Rester fidèle à sa marque, même sur Snapchat

Cet été Le Monde a tenté le pari Snapchat, une “belle surprise” et un “beau succès” d’audience selon Jean-Guillaume Santi. Le format, vertical avec des loop toutes les 10 secondes, est imposé par Snapchat. Pour s’adapter, Le Monde a monté une équipe constituée de deux rédacteurs-éditeurs, deux vidéastes et deux motion designers. Tous ont appris à travailler en équipe et adopter un regard technique pour les uns, éditorial pour les autres, une réussite peu courante dans le milieu. La majorité des articles est réécrite par les éditeurs pour être adaptée à la cible Snapchat, et ça fonctionne. 200 000 personnes lisent ces contenus chaque jour et 40% des visiteurs iraient au bout de l’édition Snapchat du Monde, avec parfois une moyenne de consultation d’une minute pleine sur des sujets aussi pointus que la crise au Yemen. La clé de ce succès ? Rester fidèle à sa marque et sa ligne éditoriale.

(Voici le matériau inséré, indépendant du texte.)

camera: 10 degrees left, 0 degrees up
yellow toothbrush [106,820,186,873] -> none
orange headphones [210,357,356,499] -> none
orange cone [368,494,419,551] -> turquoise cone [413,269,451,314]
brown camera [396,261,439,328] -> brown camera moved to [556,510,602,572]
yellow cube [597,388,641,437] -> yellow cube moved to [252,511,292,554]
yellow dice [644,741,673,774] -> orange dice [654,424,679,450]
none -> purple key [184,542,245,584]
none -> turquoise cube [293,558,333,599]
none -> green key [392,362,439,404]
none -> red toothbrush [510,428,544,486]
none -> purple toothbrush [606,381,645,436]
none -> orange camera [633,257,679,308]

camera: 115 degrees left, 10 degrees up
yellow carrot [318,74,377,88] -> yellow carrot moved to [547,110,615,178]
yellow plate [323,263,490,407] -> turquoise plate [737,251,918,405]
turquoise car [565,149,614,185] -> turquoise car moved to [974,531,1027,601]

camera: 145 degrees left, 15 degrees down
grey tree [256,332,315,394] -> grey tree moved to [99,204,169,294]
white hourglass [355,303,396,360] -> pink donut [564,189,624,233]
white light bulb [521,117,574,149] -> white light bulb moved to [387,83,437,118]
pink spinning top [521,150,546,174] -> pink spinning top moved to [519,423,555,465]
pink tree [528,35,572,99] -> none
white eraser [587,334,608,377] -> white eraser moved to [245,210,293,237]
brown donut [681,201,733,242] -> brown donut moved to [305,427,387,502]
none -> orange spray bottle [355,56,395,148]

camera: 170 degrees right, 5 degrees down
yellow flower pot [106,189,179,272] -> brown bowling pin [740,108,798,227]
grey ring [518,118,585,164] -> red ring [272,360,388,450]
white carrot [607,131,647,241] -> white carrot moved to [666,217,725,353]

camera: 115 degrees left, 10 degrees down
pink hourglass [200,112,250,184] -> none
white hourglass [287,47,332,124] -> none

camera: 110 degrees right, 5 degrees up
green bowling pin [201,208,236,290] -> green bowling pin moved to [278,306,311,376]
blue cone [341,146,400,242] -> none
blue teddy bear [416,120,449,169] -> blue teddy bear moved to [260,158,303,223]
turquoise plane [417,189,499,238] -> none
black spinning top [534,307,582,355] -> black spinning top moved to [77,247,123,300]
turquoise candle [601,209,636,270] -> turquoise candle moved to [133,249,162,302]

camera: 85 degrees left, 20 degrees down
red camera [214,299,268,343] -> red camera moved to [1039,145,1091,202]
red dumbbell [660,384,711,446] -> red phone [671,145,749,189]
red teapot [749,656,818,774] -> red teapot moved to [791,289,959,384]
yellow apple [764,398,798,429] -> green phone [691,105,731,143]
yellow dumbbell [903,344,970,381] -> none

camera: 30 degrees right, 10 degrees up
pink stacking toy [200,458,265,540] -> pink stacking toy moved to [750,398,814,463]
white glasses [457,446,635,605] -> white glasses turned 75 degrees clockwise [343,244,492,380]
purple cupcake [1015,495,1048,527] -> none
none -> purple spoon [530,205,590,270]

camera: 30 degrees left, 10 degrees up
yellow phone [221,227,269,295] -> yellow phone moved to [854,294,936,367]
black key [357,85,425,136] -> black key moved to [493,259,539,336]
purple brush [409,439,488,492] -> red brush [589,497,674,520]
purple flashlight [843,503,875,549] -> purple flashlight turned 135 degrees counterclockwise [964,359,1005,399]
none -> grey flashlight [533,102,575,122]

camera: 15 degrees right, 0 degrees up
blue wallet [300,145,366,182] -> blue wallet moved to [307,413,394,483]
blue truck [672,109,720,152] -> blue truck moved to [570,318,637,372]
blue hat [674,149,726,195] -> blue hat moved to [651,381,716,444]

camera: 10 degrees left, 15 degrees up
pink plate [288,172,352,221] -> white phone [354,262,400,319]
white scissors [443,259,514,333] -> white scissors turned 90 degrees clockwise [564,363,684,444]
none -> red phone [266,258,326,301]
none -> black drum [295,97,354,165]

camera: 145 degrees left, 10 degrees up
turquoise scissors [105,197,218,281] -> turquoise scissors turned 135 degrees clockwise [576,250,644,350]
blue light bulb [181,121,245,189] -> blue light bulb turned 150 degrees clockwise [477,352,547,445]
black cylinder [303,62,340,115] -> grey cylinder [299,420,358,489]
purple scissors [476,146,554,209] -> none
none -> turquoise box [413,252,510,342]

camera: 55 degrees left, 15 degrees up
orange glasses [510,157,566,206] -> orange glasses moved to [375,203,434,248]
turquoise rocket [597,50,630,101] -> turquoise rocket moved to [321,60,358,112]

Quel futur post-révolution ?

Cette conférence aura apporté quelques belles lueurs d’espoir pour la presse. De vieux médias poussiéreux démontrent que survivre à cette révolution est possible et l’embrasser peut même conduire à de beaux succès. En face, des profils plus entrepreneurs et créatifs voire engagés ont envie de réinventer la presse et apportent un renouveau bienvenu (citons notamment l’excellent site LesJours qui redonne du sens à l’information, l’initiative de Brut sur Facebook et YouTube, ou encore Bycome qui au-delà d’un média se veut un écosystème d’échanges et de pédagogie). La question du business model reste cependant, et éternellement, en suspens. France Info ne vit pas les réseaux sociaux comme une contrainte ou un frein publicitaire en raison de son statut de service public, mais les autres groupes de presse ne peuvent négliger le besoin de profitabilité pour maintenir et développer leur activité. De son côté, le groupe Le Monde reste dans une situation économique difficile et le titre ne récolte que 50% des maigres recettes publicitaires Snapchat. Si le présent porte quelques motifs d’espoir pour les médias qui relèvent le défi du numérique, l’avenir reste encore à écrire.